Urgent conversations about reproductive justice have emerged around the world in recent years, following the decision to overturn Roe v Wade in the US and the legalisation and decriminalisation of abortion in some regions of Latin America. But reproductive justice is not limited to abortion: it is about choices to have children or not, eliminating coerced sterilisation; parenting in safe communities; access to safe contraception, healthcare and sex education; sexual and immigrant rights; welfare reforms; housing; environmental toxicity, etc. The reproductive justice movement, led by women of colour, emerged in the US in the 1990s. Its focus has since expanded to include the reproductive needs of disabled people, HIV/AIDS patients, women in prison, non- binary and trans people, and indigenous communities exposed to toxic contaminants. 

Addressing reproductive injustices is more urgent than ever. Restrictive policies force women to carry unwanted pregnancies to term, seek unsafe clandestine abortion from predatory providers, attempt self-induced abortions, or even travel to less restrictive states, provinces, and countries to receive care, often over long distances and with significant safety risks. As a symptom of obstetric racism, there are higher rates of maternal morbidity and mortality among black and immigrant mothers. Ableist stereotypes and assumptions still influence medical counselling on prenatal diagnostics. Family planning and sexual health services in the Global South, often provided by organisations with strong links to donors in the Global North, remain entangled in a history of racism, colonialism and population control. 

By providing a crucial venue for cross-disciplinary dialogue and network building, this international conference aims to stimulate new directions in scholarship and agenda-setting. It will bring together feminist, transnational and intersectional approaches to address the impact of gender, race, class and disability inequalities in reproductive and sexual health care and identify concrete solutions to address them.

From historical, sociological, anthropological, public health and activist perspectives, speakers will examine the situation in regions including the UK, Germany, Switzerland, Spain, El Salvador, Argentina, USA, Haiti, Canada, India, China, Turkey and Palestine.

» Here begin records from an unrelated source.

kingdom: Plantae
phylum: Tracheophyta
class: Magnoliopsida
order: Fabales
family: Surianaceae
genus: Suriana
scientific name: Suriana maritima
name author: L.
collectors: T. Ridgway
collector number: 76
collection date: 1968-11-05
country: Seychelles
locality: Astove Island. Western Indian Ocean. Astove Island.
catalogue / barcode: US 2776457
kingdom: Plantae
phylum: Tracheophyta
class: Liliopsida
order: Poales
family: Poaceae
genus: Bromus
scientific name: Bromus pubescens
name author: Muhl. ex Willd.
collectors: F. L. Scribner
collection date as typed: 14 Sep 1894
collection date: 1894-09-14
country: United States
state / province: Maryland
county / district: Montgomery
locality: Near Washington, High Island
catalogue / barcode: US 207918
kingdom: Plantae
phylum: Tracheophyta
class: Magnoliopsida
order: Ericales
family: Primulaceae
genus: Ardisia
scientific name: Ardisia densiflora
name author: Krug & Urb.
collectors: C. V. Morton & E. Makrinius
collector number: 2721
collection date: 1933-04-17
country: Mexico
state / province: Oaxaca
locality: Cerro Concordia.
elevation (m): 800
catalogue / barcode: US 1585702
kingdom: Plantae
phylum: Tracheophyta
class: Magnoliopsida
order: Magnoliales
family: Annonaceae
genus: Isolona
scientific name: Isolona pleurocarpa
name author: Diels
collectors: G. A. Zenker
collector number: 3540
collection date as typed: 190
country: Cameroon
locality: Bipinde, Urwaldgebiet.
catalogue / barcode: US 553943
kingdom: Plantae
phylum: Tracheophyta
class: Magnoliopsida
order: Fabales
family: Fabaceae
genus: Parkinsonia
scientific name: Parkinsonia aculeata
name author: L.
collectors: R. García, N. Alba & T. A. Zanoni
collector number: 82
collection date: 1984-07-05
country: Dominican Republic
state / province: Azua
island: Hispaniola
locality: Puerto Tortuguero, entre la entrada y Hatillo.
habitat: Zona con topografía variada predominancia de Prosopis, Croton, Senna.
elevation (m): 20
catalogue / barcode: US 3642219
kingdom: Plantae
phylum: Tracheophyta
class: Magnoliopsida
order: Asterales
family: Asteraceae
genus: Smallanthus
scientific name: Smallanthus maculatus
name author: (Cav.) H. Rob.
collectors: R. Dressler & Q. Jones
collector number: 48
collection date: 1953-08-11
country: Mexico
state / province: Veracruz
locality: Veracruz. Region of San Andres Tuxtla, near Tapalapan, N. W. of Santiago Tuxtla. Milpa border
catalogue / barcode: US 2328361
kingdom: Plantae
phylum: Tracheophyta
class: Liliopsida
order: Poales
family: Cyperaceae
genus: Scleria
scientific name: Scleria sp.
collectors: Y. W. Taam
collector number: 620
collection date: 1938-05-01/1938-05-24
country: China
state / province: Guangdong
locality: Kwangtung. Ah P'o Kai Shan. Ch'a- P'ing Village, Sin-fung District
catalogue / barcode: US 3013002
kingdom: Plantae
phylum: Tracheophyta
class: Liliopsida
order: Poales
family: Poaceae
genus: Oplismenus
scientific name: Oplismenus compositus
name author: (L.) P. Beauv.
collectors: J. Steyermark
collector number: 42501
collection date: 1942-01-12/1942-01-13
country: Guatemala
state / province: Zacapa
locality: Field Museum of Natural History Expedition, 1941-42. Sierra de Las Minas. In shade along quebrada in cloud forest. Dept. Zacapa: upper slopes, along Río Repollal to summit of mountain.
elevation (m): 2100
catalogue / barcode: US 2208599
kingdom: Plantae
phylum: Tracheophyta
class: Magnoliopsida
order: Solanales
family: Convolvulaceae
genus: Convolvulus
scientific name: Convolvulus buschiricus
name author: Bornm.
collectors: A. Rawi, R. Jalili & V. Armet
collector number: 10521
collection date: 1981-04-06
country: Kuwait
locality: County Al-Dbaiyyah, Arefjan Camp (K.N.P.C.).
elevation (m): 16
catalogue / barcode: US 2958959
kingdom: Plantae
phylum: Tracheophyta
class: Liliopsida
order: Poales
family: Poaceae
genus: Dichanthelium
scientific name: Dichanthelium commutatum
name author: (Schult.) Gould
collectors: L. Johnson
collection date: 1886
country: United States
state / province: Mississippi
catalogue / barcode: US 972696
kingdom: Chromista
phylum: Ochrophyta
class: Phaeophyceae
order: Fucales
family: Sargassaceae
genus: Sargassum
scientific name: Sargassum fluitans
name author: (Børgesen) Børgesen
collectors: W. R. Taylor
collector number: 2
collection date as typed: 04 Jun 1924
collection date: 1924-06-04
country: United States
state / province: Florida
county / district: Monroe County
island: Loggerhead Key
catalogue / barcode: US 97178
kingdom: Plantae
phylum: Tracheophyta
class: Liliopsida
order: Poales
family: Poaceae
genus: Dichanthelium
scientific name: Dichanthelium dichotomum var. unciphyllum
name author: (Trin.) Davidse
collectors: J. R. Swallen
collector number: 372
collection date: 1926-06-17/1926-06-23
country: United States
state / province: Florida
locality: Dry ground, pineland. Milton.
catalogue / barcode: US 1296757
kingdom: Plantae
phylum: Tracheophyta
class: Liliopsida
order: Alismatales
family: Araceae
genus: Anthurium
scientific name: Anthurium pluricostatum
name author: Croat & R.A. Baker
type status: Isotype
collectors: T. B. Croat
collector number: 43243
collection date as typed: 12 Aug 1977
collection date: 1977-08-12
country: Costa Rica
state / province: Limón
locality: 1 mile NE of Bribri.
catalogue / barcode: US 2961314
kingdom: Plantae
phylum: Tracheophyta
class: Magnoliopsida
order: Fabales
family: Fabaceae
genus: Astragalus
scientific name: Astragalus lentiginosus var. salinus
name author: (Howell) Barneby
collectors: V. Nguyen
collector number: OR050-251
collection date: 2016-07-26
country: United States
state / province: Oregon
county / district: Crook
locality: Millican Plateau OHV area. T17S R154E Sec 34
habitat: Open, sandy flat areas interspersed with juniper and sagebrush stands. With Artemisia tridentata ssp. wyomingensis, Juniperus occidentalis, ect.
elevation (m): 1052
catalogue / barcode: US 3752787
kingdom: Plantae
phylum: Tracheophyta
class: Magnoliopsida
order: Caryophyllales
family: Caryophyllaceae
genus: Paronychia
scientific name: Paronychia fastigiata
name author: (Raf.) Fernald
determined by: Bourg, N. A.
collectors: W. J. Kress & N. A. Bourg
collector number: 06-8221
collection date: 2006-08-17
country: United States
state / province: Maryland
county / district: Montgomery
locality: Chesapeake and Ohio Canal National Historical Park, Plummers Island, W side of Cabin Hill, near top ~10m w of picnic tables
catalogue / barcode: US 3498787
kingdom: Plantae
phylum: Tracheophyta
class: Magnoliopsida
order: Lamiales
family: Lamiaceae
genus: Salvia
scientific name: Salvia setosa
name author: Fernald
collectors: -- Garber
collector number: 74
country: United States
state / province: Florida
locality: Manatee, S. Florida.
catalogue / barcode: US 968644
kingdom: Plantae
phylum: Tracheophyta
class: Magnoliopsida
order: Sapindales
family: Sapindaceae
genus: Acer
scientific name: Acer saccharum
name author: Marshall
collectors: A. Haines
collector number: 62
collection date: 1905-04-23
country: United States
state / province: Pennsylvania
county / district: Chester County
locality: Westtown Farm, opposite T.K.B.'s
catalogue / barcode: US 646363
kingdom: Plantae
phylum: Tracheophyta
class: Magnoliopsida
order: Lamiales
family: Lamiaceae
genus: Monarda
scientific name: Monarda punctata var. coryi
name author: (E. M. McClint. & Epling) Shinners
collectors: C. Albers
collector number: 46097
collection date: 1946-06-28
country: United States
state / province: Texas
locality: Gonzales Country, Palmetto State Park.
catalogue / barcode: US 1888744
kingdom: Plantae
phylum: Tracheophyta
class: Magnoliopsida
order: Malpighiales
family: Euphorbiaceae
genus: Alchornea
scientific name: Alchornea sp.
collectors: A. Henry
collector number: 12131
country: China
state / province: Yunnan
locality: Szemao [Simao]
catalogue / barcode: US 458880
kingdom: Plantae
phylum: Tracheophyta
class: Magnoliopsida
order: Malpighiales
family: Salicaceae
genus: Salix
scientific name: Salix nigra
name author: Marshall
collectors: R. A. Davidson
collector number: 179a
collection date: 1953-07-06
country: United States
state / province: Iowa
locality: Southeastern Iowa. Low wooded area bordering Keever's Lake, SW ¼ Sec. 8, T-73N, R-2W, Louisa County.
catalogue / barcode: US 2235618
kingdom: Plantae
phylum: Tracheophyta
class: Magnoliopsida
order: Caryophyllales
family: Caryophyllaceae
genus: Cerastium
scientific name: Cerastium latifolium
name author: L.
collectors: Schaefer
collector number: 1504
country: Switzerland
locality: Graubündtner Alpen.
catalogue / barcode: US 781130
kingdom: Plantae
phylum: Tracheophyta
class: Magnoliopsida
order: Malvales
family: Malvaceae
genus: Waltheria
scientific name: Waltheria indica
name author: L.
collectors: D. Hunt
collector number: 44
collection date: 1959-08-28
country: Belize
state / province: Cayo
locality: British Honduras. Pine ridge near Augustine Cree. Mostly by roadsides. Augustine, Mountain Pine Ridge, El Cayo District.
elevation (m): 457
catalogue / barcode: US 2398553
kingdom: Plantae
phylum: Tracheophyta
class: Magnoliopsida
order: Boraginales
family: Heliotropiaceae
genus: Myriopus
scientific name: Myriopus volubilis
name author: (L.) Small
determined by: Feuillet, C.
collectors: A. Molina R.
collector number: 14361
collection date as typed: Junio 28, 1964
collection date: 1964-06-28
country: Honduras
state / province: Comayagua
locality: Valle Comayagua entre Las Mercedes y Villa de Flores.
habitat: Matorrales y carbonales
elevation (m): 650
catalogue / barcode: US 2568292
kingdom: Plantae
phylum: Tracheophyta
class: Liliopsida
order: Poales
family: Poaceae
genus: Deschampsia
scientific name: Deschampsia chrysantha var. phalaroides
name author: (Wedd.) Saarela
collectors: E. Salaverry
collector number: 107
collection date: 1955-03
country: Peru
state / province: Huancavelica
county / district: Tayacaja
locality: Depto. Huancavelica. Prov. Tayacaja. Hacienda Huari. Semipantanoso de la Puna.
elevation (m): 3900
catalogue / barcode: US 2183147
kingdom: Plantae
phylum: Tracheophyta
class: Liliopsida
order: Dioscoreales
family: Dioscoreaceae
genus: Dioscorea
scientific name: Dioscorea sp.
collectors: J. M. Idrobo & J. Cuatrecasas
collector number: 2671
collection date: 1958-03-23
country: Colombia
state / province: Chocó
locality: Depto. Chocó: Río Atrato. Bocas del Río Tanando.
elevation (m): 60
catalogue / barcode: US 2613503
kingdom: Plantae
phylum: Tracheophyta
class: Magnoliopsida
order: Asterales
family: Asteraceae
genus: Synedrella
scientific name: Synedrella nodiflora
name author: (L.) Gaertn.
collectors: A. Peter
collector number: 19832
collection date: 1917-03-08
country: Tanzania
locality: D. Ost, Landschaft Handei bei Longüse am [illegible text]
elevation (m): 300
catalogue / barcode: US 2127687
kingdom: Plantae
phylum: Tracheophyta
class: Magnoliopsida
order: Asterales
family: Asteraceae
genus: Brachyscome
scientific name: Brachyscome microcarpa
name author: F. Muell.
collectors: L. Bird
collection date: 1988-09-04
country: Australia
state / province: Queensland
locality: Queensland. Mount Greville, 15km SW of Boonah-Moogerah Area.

Image credit: cropped section, Rachael Romero, San Francisco Poster Brigade, Stop Forced Sterilization, original in 1978; edition in color, 2010.

About the Speakers

Stella Dadzie

Writer and feminist historian

Stella Dadzie is a published writer and feminist historian, best known for The Heart of the Race: Black Women's lives in Britain, which won the Martin Luther King Award for Literature in 1985 and was republished as a feminist classic by Verso in 2018. Her most recent book, A Kick in the Belly: Women, Slavery & Resistance was published by Verso in October 2020 to much acclaim. She is a founder member of OWAAD (Organisation of Women of African and Asian Descent), a national umbrella group for Black women that emerged in the late 1970s as part of the British Civil Rights movement, and is seen as one of the “grandmothers“ of Black Feminism in the UK.

Dr Kalpana Wilson

Senior Lecturer in the School of Social Sciences at Birkbeck, University of London

Her research explores issues of race/gender and racialisation in international development, global population policies, philanthrocapitalism, reproductive rights and justice, neoliberalism and transnational feminisms, with a particular focus on South Asia and its diasporas. She is the author of Race, Racism and Development: Interrogating History, Discourse and Practice (Zed Books, 2012), a book that raises compelling questions about contemporary imperialism and the possibilities for transnational political solidarity.